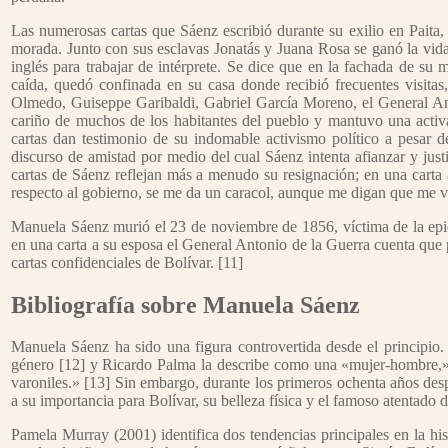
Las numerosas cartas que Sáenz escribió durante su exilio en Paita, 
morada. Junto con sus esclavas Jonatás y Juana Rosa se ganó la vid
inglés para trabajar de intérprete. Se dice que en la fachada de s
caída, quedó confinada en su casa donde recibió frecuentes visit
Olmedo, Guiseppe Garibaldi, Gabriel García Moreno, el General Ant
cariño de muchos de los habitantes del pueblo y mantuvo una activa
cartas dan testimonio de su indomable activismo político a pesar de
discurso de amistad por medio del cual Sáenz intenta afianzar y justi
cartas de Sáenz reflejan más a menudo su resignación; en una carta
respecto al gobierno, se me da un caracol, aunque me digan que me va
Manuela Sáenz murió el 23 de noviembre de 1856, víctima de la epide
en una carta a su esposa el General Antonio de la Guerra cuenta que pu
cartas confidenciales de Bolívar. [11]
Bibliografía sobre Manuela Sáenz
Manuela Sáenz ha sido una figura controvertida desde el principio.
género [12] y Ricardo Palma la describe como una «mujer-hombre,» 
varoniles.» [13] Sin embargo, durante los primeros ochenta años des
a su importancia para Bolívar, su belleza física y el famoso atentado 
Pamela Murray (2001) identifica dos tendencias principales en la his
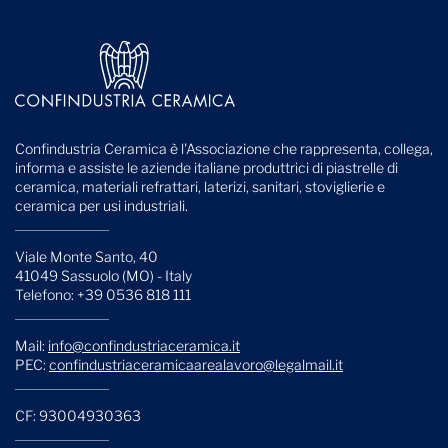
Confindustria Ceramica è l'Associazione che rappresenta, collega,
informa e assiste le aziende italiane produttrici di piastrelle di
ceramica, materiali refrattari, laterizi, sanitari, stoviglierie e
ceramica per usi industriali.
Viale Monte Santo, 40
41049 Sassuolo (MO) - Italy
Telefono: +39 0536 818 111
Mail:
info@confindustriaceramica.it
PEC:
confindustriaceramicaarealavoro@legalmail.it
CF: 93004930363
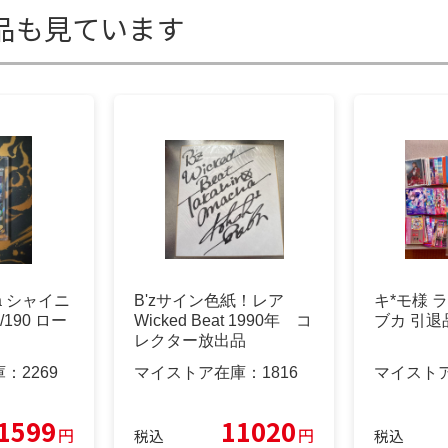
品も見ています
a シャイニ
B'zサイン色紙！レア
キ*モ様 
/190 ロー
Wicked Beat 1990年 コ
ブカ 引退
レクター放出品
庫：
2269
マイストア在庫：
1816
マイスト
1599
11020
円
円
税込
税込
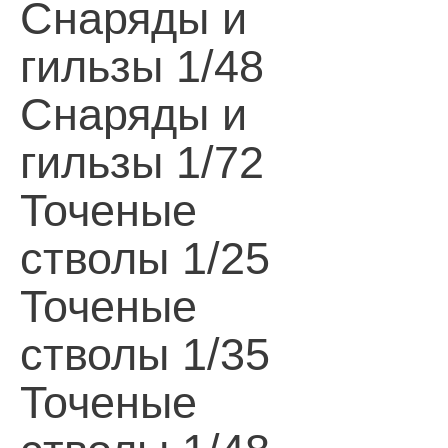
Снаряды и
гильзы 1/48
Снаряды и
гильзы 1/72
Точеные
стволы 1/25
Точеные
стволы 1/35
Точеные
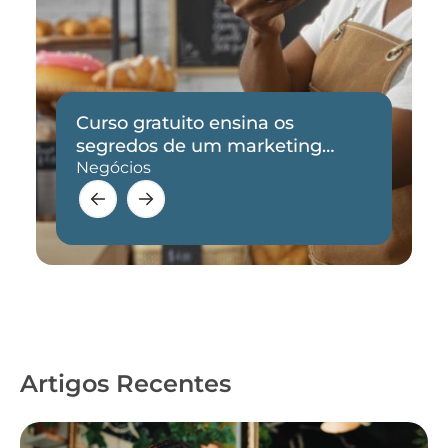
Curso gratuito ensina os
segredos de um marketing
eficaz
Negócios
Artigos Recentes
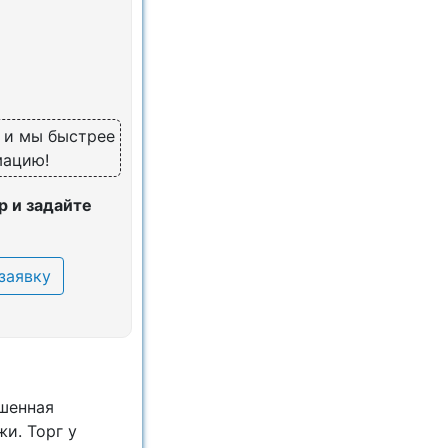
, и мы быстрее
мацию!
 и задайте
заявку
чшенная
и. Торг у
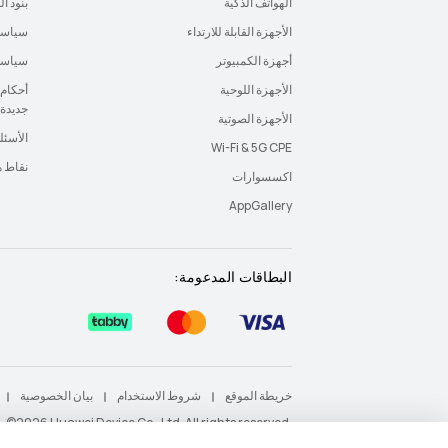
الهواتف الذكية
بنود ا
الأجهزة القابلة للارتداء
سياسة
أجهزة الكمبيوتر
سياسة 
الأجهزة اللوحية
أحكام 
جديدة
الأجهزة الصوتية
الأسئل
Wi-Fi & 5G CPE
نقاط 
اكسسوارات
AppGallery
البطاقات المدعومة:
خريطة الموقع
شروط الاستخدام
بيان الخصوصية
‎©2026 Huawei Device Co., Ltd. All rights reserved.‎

* * * * *

The output is the lines from the start of the data above through the line containing "Manuela Sáenz murió", unchanged, with any picture left out.

Result:
Las numerosas cartas que Sáenz escribió durante su exilio en Paita, 
morada. Junto con sus esclavas Jonatás y Juana Rosa se ganó la vid
inglés para trabajar de intérprete. Se dice que en la fachada de s
caída, quedó confinada en su casa donde recibió frecuentes visit
Olmedo, Guiseppe Garibaldi, Gabriel García Moreno, el General Ant
cariño de muchos de los habitantes del pueblo y mantuvo una activa
cartas dan testimonio de su indomable activismo político a pesar de
discurso de amistad por medio del cual Sáenz intenta afianzar y justi
cartas de Sáenz reflejan más a menudo su resignación; en una carta
respecto al gobierno, se me da un caracol, aunque me digan que me va
Manuela Sáenz murió el 23 de noviembre de 1856, víctima de la epide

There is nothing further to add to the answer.